Tampa Bay voters who want to vote by mail will soon again be able to make those requests online.
For the past three months, many Florida voters wanting to receive ballots by mail often had to submit paper forms or call in their requests. That’s because the online system that nearly every elections office in the state uses had to go through a significant update following the passage of a new state voting law.
The online forms started to reappear on county elections sites Thursday.
It’s unclear how many people were inconvenienced by the temporary closure of the online system, which is provided by vendor VR Systems. There are no statewide elections scheduled this year, although several municipalities have upcoming elections, including a primary in St. Petersburg on Aug. 24.
Some voting advocates said the downtime likely impeded some voters and argued that this issue is just one small example of unintended consequences that could crop up as Florida works to implement its new voting law.

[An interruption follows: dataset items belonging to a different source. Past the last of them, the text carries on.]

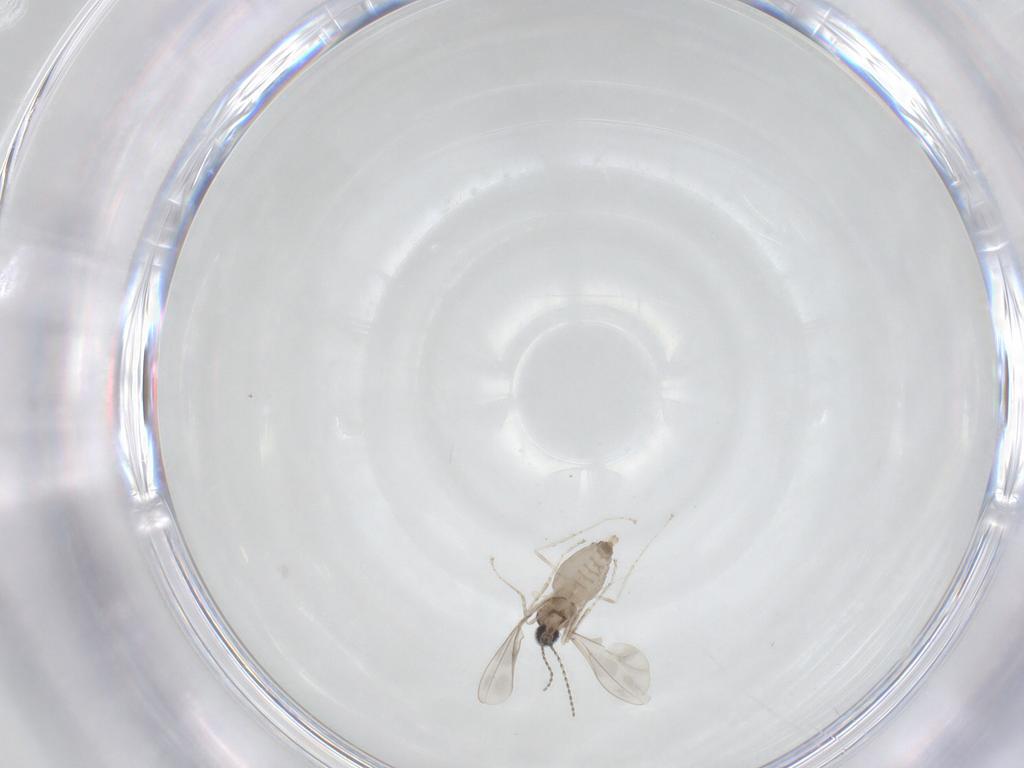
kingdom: Animalia
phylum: Arthropoda
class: Insecta
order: Diptera
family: Cecidomyiidae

The forms’ unavailability had “a negative impact on a lot of very busy people who may not have a great deal of time to round back and try another method,” League of Women Voters of Florida President Cecile Scoon said Wednesday.
Scoon said election supervisors and voter advocacy groups are working to figure out what changes need to be made to comply with the voting law, Senate bill 90.
The new law, signed by Gov. Ron DeSantis on May 6, limits the use of drop boxes to early voting hours and requires the boxes be monitored in person. It also requires voters to annually renew their request for vote-by-mail ballots and provide more identification information to get one, limits the number of ballots individuals can possess and expands access for partisan observers, among other changes.
The League of Women Voters of Florida is one of the groups that has sued the state over the new voting legislation, alleging it deliberately and disproportionately impacts elderly voters, voters with disabilities, students and communities of color. Scoon also complained that the law was rushed into passage, leading to confusion over what the law requires election supervisors and groups registering voters to do.
One of the provisions of the law requires voters requesting vote-by-mail ballots to provide personal identification information — a license number, Florida ID card number or the last four digits of a social security number — that matches their voter registration.
The online vote-by-mail request form didn’t previously include space for voters to securely submit that information. The system was taken offline shortly after the new law became effective in May.
“There were complex changes needed in the elections software which took time to plan, build, test and deploy,” VR Systems’ Chief Operating Officer Ben Martin said. The Tallahassee-based company provides election administration services to nearly every county in Florida.
Voters across Florida could still request mail ballots through other means while the online request form was unavailable. In Pinellas County, that included calls, emails and in-person delivery, according to deputy elections supervisor Dustin Chase.
The Pinellas County elections site had the updated VR Systems online mail ballot request form running by midday Thursday. The request page had been visited nearly 1,300 times in July while it wasn’t functioning, Chase said. Over 700,000 people are registered to vote in the county, according to the election supervisor’s website.
Voters who provide personal identification information that is accurate but doesn’t match what is listed on their voter registration will receive an error while using the online mail ballot request form, Chase said.
“You will have to call our office or contact us another way,” he said, adding that Pinellas voters can also update their voter registration online.
Though Pasco County’s online vote-by-mail ballot request form was not available Friday, elections supervisor Brian Corley told the Times earlier this week that there had been “no disruption.”
“It states right on the website that a voter can call our office and we will assist them,” Corley wrote in a text.
As of midday Friday, the Hillsborough County Supervisor of Elections site also did not have the online form available, but did offer a printable form that could be returned via email.
Still, the more accessible elections can be, the better, said Ricardo Negron-Almodovar, Florida campaign manager for voting rights group All Voting Is Local.
“Not everyone has the means to go in person to request a vote-by-mail ballot, or they might not feel safe doing so. Having this option makes voting accessible,” Negron-Almodovar said.
A spokesperson with the Florida Department of State, which includes the Division of Elections, did not respond to calls and an email earlier this week requesting comment.
The last day for St. Petersburg voters to request a mail ballot for the Aug. 24 primary is Aug. 14. The mayoral race is on the ballot, as are three City Council races.